== LESETEXT ==
• • • •

Man kann nicht irgend etwas in Selbsttätigkeit oder in erzieherischer oder in kulturfördernder Tätigkeit in den menschlichen individuellen Fähigkeiten und Kräften tun, ohne daß man mit den luziferischen Kräften in Berührung kommt. In denjenigen Regionen, die der Mensch durchlaufen hat, bevor er durch die Geburt oder Empfängnis ins physische Dasein eingetreten ist, da konnte die luziferische Macht nicht an die menschlichen Fähigkeiten und Kräfte unmittelbar heran. Die Einkörperung in die physische menschliche Leiblichkeit, das ist das Mittel, durch das die luziferischen Mächte an die menschlichen Fähigkeiten und Kräfte herankommen können. Nur dadurch, daß man dieser Tatsache unbefangen ins Auge schaut, kommt man zu einer richtigen Stellung im Leben zu all dem, was als individuelle Fähigkeiten und Kräfte aus der menschlichen Natur hervorquillt. Wenn man das Luziferische nicht sehen will, wenn man es ableugnet, dann verfällt man ihm. Dann aber gerät man gerade in jene Seelenstimmung, welche sich durchaus an etwas Zwingendes im Inneren überliefern möchte, um da durch allerlei mystische oder religiöse Kräfte sich zu entlasten von der Notwendigkeit, an das freie Selbst des Menschen zu appellieren und in der (freien) Entfaltung des eigenen freien Selbstes in der Welt das Göttliche zu suchen. Die Menschen möchten nicht selber denken, sie möchten, daß eine unbestimmte Kraft in ihrem Innern sich äußere, nach der sie logisch beweisen können. Damit aber, daß die Menschen an diesen inneren Zwang appellieren, an diese innere Macht, damit liefern sich die Menschen den luziferischen Mächten aus. Das Mittel, das man ergreifen kann, damit die Menschen also an diesen Zwang appellieren, damit sie sich nicht erheben zum freien Drinnenstehen in der geistigen Welt, das ist, daß man sie zwingt zu denken, daß es keine drei Glieder der menschlichen Natur gibt, wenn man es abschafft, sich mit dem Geiste zu beschäftigen. Das sind die inneren Zusammenhänge, die heute nicht mehr übersehen werden dürfen, die heute klar und unbefangen ins Auge gefaßt werden müssen. [9]

Zitate:

[1]  GA 346, Seite 102   (Ausgabe 1995, 343 Seiten)

• • • •

== BEREITGESTELLTES MATERIAL ==
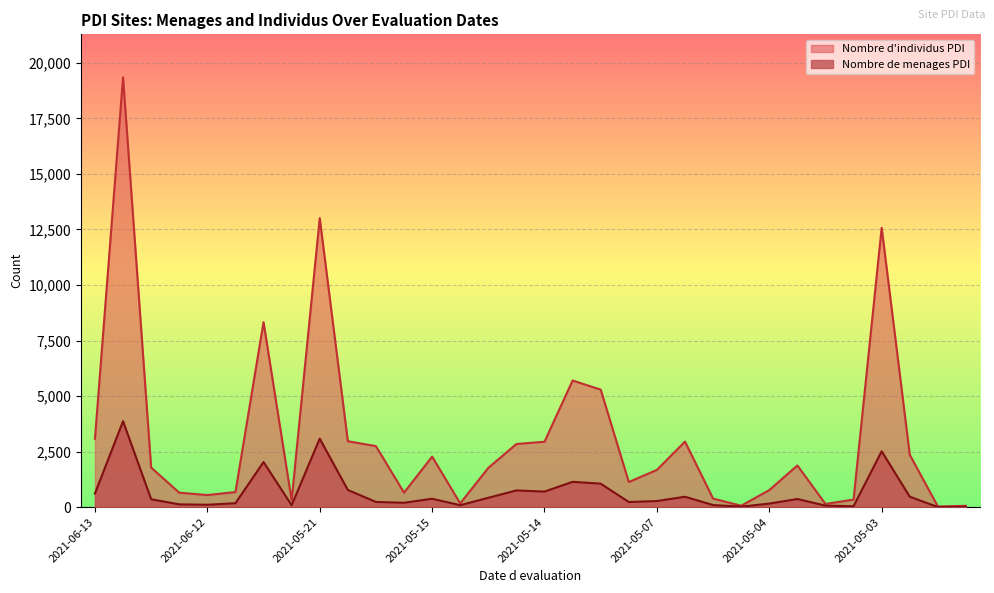

The value of Nombre individus PDI at 2021-05-21 is 19400. True or false?

False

• • • •

== ARBEITSAUFTRÄGE ==
a – Wodurch können die luziferischen Mächte laut dem Lesetext über die luziferischen Kräfte an die menschlichen Fähigkeiten und Kräfte herankommen?
b – Setze den Lesetext über die luziferischen Kräfte im Anschluss an seinen letzten Satz fort.

== LÖSUNGEN ==
a – Durch die Einkörperung in die physische menschliche Leiblichkeit.

b –
[2]  GA 325, Seite 146f   (Ausgabe 1969, 173 Seiten)
[3]  GA 325, Seite 151f   (Ausgabe 1969, 173 Seiten)
[4]  GA 175, Seite 172f   (Ausgabe 1982, 416 Seiten)
[5]  GA 175, Seite 174   (Ausgabe 1982, 416 Seiten)
[6]  GA 350, Seite 233   (Ausgabe 1962, 314 Seiten)
[7]  GA 184, Seite 83f   (Ausgabe 1968, 334 Seiten)
[8]  GA 195, Seite 77   (Ausgabe 1962, 91 Seiten)
[9]  GA 195, Seite 76f   (Ausgabe 1962, 91 Seiten)

Quellen:

GA 175:  Bausteine zu einer Erkenntnis des Mysteriums von Golgatha. Kosmische und menschliche Metamorphose (1917)
GA 184:  Die Polarität von Dauer und Entwickelung im Menschenleben. Die kosmische Vorgeschichte der Menschheit (1918)
GA 195:  Weltsilvester und Neujahrsgedanken (1919/1920)
GA 325:  Die Naturwissenschaft und die weltgeschichtliche Entwickelung der Menschheit seit dem Altertum (1921)
GA 346:  Vorträge und Kurse über christlich-religiöses Wirken, V. Apokalypse und Priesterwirken (1924)
GA 350:  Rhythmen im Kosmos und im Menschenwesen. Wie kommt man zum Schauen der geistigen Welt? (1923)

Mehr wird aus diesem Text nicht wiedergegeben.